◆ Problem to work on
Copy nothing past the line containing "middle pip: (1214, 792)". Transcribe every line of the listing below up to and including it, from the first, except pictures.

◆ Input for this task
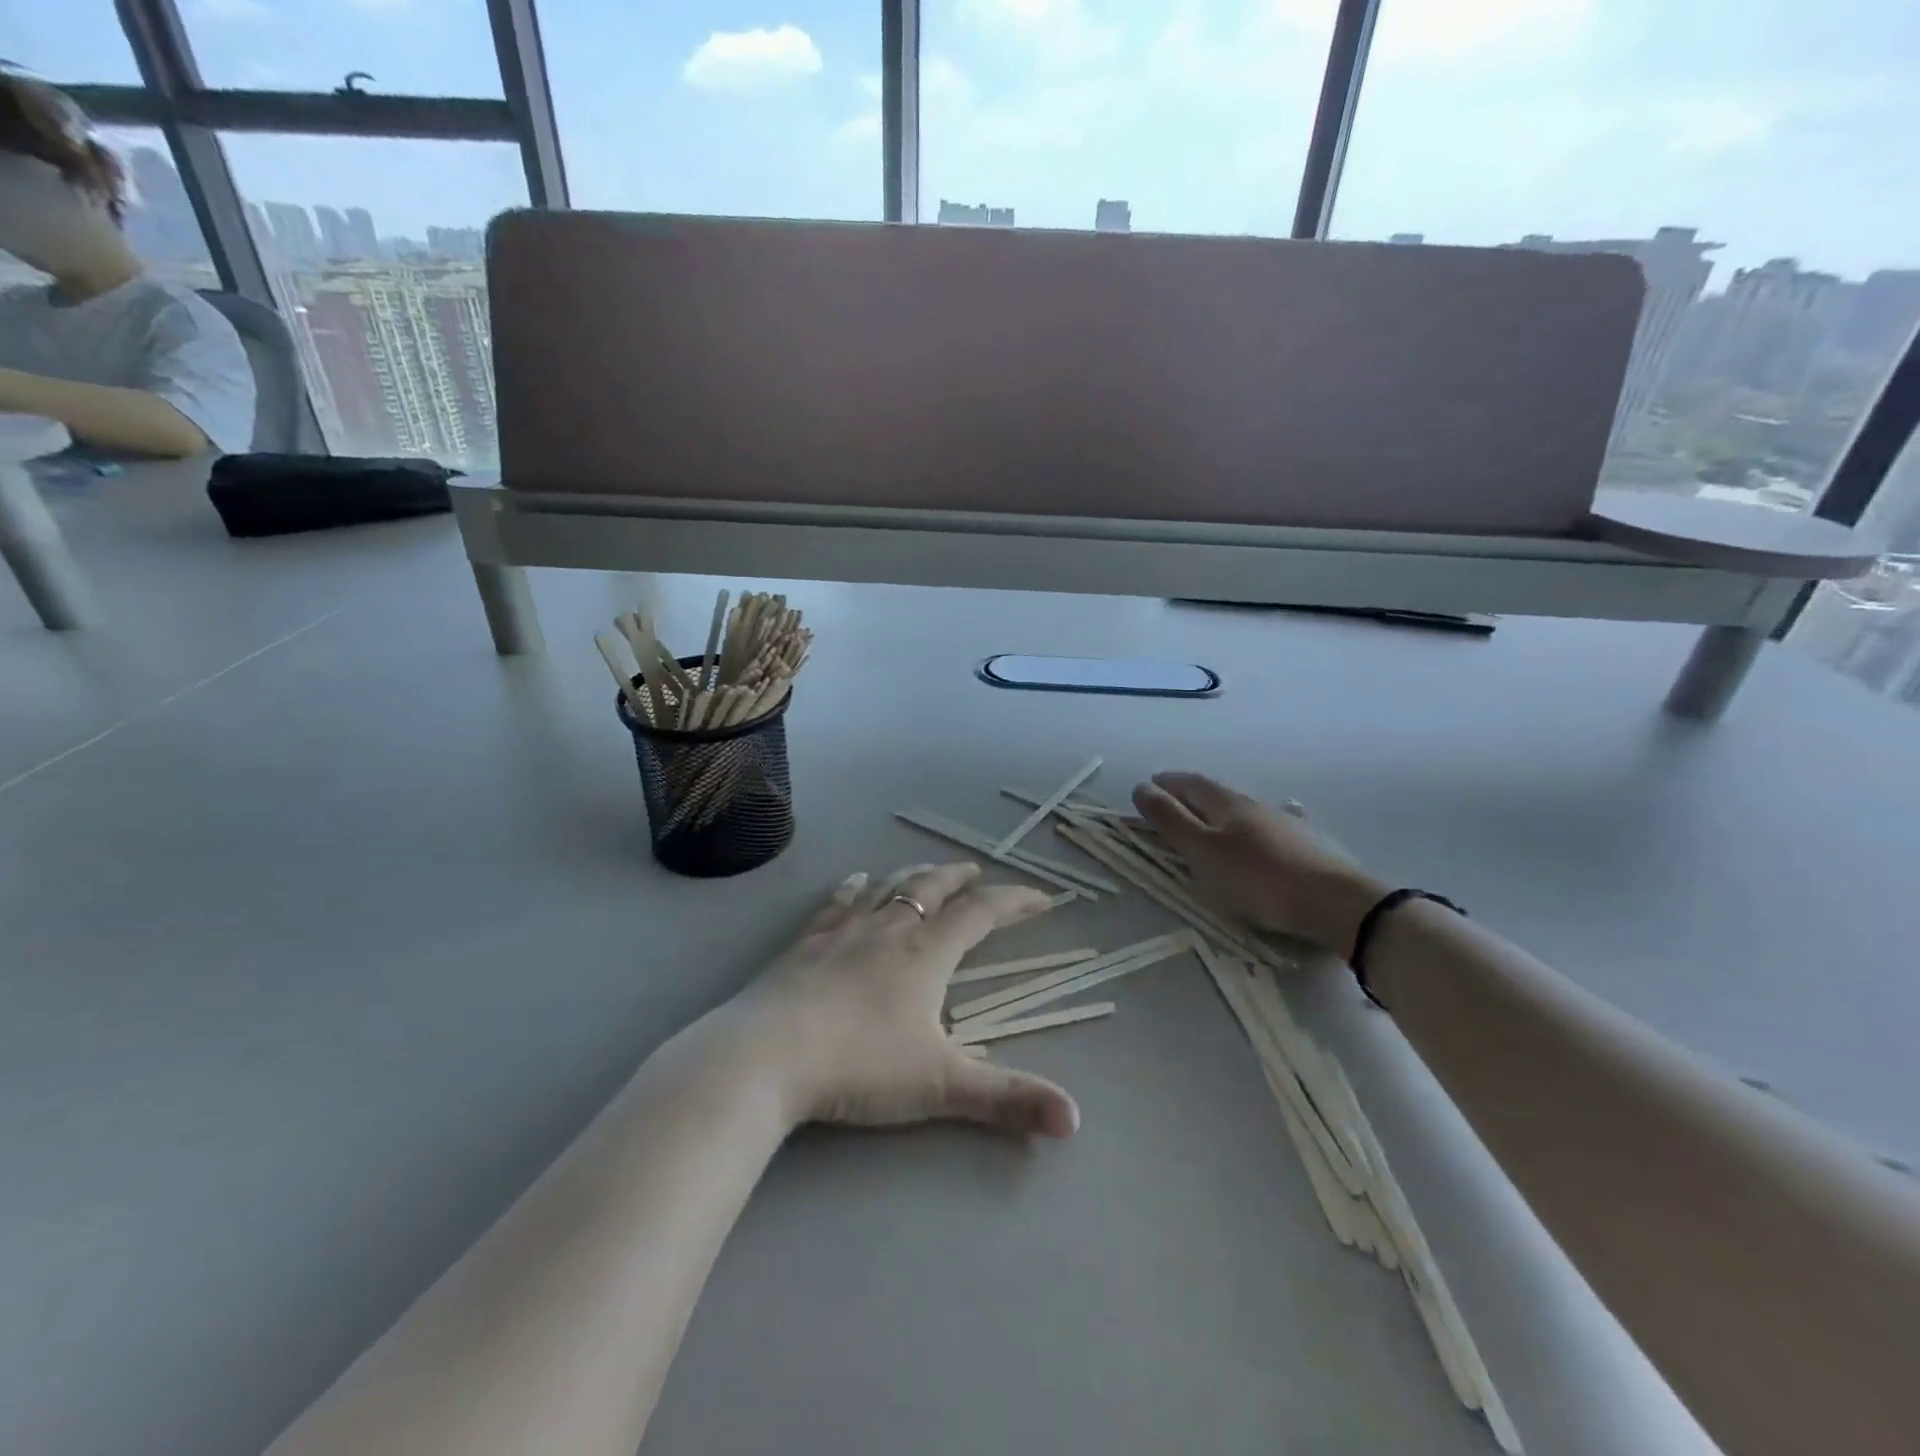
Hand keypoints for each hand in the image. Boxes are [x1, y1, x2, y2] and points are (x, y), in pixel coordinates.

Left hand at [737, 863, 1080, 1138]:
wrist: (768, 1055)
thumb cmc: (859, 1065)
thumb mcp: (940, 1086)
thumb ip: (1007, 1100)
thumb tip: (1074, 1120)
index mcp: (926, 954)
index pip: (982, 914)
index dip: (1015, 902)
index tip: (1041, 898)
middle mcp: (889, 930)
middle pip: (931, 888)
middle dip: (959, 878)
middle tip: (976, 871)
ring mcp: (843, 931)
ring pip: (886, 887)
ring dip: (912, 875)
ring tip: (926, 870)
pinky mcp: (805, 943)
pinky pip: (836, 903)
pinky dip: (853, 887)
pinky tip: (855, 881)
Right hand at [1131, 772, 1383, 953]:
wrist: (1335, 902)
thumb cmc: (1257, 877)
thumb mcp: (1202, 851)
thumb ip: (1171, 820)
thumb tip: (1141, 787)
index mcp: (1226, 802)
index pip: (1189, 782)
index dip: (1166, 783)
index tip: (1148, 786)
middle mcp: (1254, 804)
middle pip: (1214, 792)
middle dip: (1189, 794)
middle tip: (1170, 803)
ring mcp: (1282, 822)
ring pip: (1240, 810)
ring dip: (1216, 812)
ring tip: (1204, 823)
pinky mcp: (1303, 844)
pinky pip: (1261, 828)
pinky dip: (1242, 829)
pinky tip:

◆ Expected answer
Hand keypoints for each hand in the image. Boxes are [x1, y1, x2, y2] and points are (x, y), in pixel coordinates.

Left hand at [737, 863, 1080, 1138]:
wrist: (768, 1055)
thumb cmc: (859, 1065)
thumb mcp: (940, 1086)
thumb ip: (1007, 1100)
thumb tip: (1074, 1120)
index mcp: (926, 954)
index pip: (982, 914)
index dip: (1015, 902)
index tip: (1041, 898)
middle mcp: (889, 930)
middle pip: (931, 888)
middle dip: (959, 878)
middle tip: (976, 871)
ring mcp: (843, 931)
ring pip: (886, 887)
ring dip: (912, 875)
ring tip: (926, 870)
pinky mcp: (805, 943)
pinky pip: (836, 903)
pinky dip: (853, 887)
pinky tip: (855, 881)
Right hand at [1131, 772, 1383, 953]:
wrist: (1335, 902)
thumb cmc: (1257, 877)
thumb mcp: (1202, 851)
thumb ip: (1171, 820)
thumb tip: (1141, 787)
index mcp: (1226, 802)
index pip: (1189, 782)
index dip: (1166, 783)
index tip: (1148, 786)
middle mcp: (1254, 804)
middle pip: (1214, 792)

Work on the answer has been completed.